[What is needed]
Rewrite the material below, changing each "common name" to "vernacular name" and leaving everything else untouched.

+++ Data records +++

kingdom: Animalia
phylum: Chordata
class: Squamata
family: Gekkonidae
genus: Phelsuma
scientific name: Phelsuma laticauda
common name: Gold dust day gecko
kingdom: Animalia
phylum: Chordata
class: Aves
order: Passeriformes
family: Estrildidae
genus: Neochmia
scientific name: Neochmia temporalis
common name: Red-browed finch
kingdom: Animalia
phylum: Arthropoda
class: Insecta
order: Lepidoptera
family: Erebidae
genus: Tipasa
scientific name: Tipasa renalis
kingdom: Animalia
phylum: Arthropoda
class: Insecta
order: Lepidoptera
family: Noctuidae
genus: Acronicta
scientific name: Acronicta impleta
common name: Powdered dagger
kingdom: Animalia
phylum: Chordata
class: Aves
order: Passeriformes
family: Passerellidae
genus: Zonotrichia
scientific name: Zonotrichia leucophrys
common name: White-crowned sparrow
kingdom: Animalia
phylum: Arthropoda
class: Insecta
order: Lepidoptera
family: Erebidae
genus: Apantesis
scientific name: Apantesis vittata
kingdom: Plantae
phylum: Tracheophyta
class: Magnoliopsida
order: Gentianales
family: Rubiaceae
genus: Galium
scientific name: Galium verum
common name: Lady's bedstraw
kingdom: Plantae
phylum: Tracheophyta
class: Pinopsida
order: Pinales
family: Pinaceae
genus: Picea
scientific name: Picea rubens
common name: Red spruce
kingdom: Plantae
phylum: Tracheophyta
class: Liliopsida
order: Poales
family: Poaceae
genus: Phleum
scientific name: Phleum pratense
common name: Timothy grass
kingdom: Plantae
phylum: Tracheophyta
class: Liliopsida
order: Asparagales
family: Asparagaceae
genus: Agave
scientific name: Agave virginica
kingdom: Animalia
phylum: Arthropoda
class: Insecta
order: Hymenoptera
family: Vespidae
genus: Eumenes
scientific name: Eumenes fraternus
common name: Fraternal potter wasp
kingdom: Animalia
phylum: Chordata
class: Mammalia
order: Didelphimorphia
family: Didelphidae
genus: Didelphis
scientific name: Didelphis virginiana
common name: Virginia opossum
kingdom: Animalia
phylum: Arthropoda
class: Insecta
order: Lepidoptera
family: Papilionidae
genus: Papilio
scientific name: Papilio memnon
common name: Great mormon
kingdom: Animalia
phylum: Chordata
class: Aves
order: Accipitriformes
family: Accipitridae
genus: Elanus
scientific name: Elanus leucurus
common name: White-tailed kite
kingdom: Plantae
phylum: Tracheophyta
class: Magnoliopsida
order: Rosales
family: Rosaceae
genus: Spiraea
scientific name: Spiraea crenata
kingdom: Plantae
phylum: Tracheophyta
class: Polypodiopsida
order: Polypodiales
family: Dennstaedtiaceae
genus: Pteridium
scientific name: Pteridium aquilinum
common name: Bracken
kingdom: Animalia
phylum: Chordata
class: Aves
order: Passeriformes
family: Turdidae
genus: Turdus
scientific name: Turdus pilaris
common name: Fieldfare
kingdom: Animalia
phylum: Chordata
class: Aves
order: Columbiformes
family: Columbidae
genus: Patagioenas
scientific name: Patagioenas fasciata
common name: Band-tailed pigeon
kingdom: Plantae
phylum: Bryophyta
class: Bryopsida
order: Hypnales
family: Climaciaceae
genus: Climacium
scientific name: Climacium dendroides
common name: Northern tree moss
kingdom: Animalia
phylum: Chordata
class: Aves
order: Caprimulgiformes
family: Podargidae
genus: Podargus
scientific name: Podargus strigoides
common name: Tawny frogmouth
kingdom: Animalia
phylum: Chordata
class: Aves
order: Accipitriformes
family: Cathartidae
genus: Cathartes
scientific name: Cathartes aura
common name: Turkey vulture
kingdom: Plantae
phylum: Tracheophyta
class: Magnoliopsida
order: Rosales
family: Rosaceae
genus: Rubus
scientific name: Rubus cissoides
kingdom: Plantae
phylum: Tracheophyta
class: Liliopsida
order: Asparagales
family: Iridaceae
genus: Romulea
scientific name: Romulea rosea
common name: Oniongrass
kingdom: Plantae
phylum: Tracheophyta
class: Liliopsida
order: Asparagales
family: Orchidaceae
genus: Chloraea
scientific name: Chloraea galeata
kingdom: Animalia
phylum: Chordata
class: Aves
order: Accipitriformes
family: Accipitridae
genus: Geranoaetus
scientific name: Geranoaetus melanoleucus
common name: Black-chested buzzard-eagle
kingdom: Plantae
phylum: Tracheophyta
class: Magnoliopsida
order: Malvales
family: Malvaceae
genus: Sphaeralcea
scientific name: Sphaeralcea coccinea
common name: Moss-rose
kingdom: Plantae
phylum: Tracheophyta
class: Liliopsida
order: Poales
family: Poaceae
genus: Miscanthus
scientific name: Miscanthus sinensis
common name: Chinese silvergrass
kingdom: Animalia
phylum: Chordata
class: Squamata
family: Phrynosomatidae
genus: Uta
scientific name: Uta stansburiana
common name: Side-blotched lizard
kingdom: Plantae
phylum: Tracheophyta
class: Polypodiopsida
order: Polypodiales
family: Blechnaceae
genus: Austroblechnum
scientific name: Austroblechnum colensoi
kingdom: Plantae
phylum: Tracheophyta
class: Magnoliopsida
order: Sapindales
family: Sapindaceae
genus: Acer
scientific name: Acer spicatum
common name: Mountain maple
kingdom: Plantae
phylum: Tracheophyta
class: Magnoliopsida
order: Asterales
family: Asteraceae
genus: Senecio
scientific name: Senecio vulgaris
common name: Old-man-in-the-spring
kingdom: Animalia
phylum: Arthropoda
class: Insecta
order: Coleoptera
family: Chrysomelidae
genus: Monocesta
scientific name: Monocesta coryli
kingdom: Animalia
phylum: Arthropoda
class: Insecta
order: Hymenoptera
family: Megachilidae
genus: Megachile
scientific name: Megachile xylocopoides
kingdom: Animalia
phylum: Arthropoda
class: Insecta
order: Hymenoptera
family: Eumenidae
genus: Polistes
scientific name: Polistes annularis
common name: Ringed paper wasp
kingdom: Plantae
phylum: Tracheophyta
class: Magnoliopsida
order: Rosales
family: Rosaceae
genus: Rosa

+++

[Full solution]
kingdom: Animalia
phylum: Chordata
class: Squamata
family: Gekkonidae
genus: Phelsuma
scientific name: Phelsuma laticauda
vernacular name: Gold dust day gecko
kingdom: Animalia
phylum: Chordata
class: Aves
order: Passeriformes
family: Estrildidae
genus: Neochmia
scientific name: Neochmia temporalis
vernacular name: Red-browed finch
kingdom: Animalia
phylum: Arthropoda
class: Insecta
order: Lepidoptera
family: Erebidae
genus: Tipasa
scientific name: Tipasa renalis
kingdom: Animalia
phylum: Arthropoda
class: Insecta
order: Lepidoptera
family: Noctuidae
genus: Acronicta
scientific name: Acronicta impleta
vernacular name: Powdered dagger
kingdom: Animalia
phylum: Chordata
class: Aves
order: Passeriformes
family: Passerellidae
genus: Zonotrichia
scientific name: Zonotrichia leucophrys
vernacular name: White-crowned sparrow
kingdom: Animalia
phylum: Arthropoda
class: Insecta
order: Lepidoptera
family: Erebidae
genus: Apantesis
scientific name: Apantesis vittata
kingdom: Plantae
phylum: Tracheophyta
class: Magnoliopsida
order: Gentianales
family: Rubiaceae
genus: Galium
scientific name: Galium verum
vernacular name: Lady's bedstraw
kingdom: Plantae
phylum: Tracheophyta
class: Pinopsida
order: Pinales
family: Pinaceae
genus: Picea
scientific name: Picea rubens
vernacular name: Red spruce
kingdom: Plantae
phylum: Tracheophyta
class: Liliopsida
order: Poales
family: Poaceae
genus: Phleum
scientific name: Phleum pratense
vernacular name: Timothy grass
kingdom: Plantae
phylum: Tracheophyta
class: Liliopsida
order: Asparagales
family: Asparagaceae
genus: Agave
scientific name: Agave virginica
kingdom: Animalia
phylum: Arthropoda
class: Insecta
order: Hymenoptera
family: Vespidae
genus: Eumenes
scientific name: Eumenes fraternus
vernacular name: Fraternal potter wasp
kingdom: Animalia
phylum: Chordata
class: Mammalia
order: Didelphimorphia
family: Didelphidae
genus: Didelphis
scientific name: Didelphis virginiana
vernacular name: Virginia opossum
kingdom: Animalia
phylum: Arthropoda
class: Insecta
order: Lepidoptera
family: Papilionidae
genus: Papilio
scientific name: Papilio memnon
vernacular name: Great mormon
kingdom: Animalia
phylum: Chordata
class: Aves
order: Accipitriformes
family: Accipitridae
genus: Elanus
scientific name: Elanus leucurus
vernacular name: White-tailed kite
kingdom: Plantae
phylum: Tracheophyta
class: Magnoliopsida
order: Rosales
family: Rosaceae
genus: Spiraea
scientific name: Spiraea crenata
kingdom: Plantae
phylum: Tracheophyta
class: Polypodiopsida
order: Polypodiales
family: Dennstaedtiaceae
genus: Pteridium
scientific name: Pteridium aquilinum
vernacular name: Bracken
kingdom: Animalia
phylum: Chordata
class: Aves
order: Passeriformes
family: Turdidae
genus: Turdus
scientific name: Turdus pilaris
vernacular name: Fieldfare
kingdom: Animalia
phylum: Chordata
class: Aves
order: Columbiformes
family: Columbidae
genus: Patagioenas
scientific name: Patagioenas fasciata
vernacular name: Band-tailed pigeon
kingdom: Plantae
phylum: Bryophyta
class: Bryopsida
order: Hypnales
family: Climaciaceae
genus: Climacium
scientific name: Climacium dendroides
vernacular name: Northern tree moss
kingdom: Animalia
phylum: Chordata
class: Aves
order: Caprimulgiformes
family: Podargidae
genus: Podargus
scientific name: Podargus strigoides
vernacular name: Tawny frogmouth
kingdom: Animalia
phylum: Chordata
class: Aves
order: Accipitriformes
family: Cathartidae
genus: Cathartes
scientific name: Cathartes aura
vernacular name: Turkey vulture
kingdom: Plantae
phylum: Tracheophyta
class: Magnoliopsida
order: Rosales
family: Rosaceae
genus: Rubus
scientific name: Rubus cissoides
kingdom: Plantae
phylum: Tracheophyta
class: Liliopsida
order: Asparagales
family: Iridaceae
genus: Romulea
scientific name: Romulea rosea
vernacular name: Oniongrass
kingdom: Plantae
phylum: Tracheophyta
class: Liliopsida
order: Asparagales
family: Orchidaceae
genus: Chloraea
scientific name: Chloraea galeata
kingdom: Animalia
phylum: Chordata
class: Aves
order: Accipitriformes
family: Accipitridae
genus: Geranoaetus
scientific name: Geranoaetus melanoleucus
vernacular name: Black-chested buzzard-eagle
kingdom: Plantae
phylum: Tracheophyta
class: Magnoliopsida
order: Malvales
family: Malvaceae
genus: Sphaeralcea
scientific name: Sphaeralcea coccinea
vernacular name: Moss-rose
kingdom: Plantae
phylum: Tracheophyta
class: Liliopsida
order: Poales
family: Poaceae
genus: Miscanthus
scientific name: Miscanthus sinensis
vernacular name: Chinese silvergrass
kingdom: Animalia
phylum: Chordata
class: Squamata
family: Phrynosomatidae
genus: Uta
scientific name: Uta stansburiana
vernacular name: Side-blotched lizard
kingdom: Plantae
phylum: Tracheophyta
class: Polypodiopsida
order: Polypodiales
family: Blechnaceae
genus: Austroblechnum
scientific name: Austroblechnum colensoi
kingdom: Plantae
phylum: Tracheophyta
class: Magnoliopsida
order: Sapindales
family: Sapindaceae
genus: Acer
scientific name: Acer spicatum
vernacular name: Mountain maple
kingdom: Plantae
phylum: Tracheophyta
class: Magnoliopsida
order: Asterales
family: Asteraceae
genus: Senecio
scientific name: Senecio vulgaris
vernacular name: Old-man-in-the-spring
kingdom: Animalia
phylum: Arthropoda
class: Insecta
order: Coleoptera
family: Chrysomelidae
genus: Monocesta
scientific name: Monocesta coryli
kingdom: Animalia
phylum: Arthropoda
class: Insecta
order: Hymenoptera
family: Megachilidae
genus: Megachile
scientific name: Megachile xylocopoides
kingdom: Animalia
phylum: Arthropoda
class: Insecta
order: Hymenoptera
family: Eumenidae
genus: Polistes
scientific name: Polistes annularis
vernacular name: Ringed paper wasp
kingdom: Plantae
phylum: Tracheophyta
class: Magnoliopsida
order: Rosales
family: Rosaceae
genus: Rosa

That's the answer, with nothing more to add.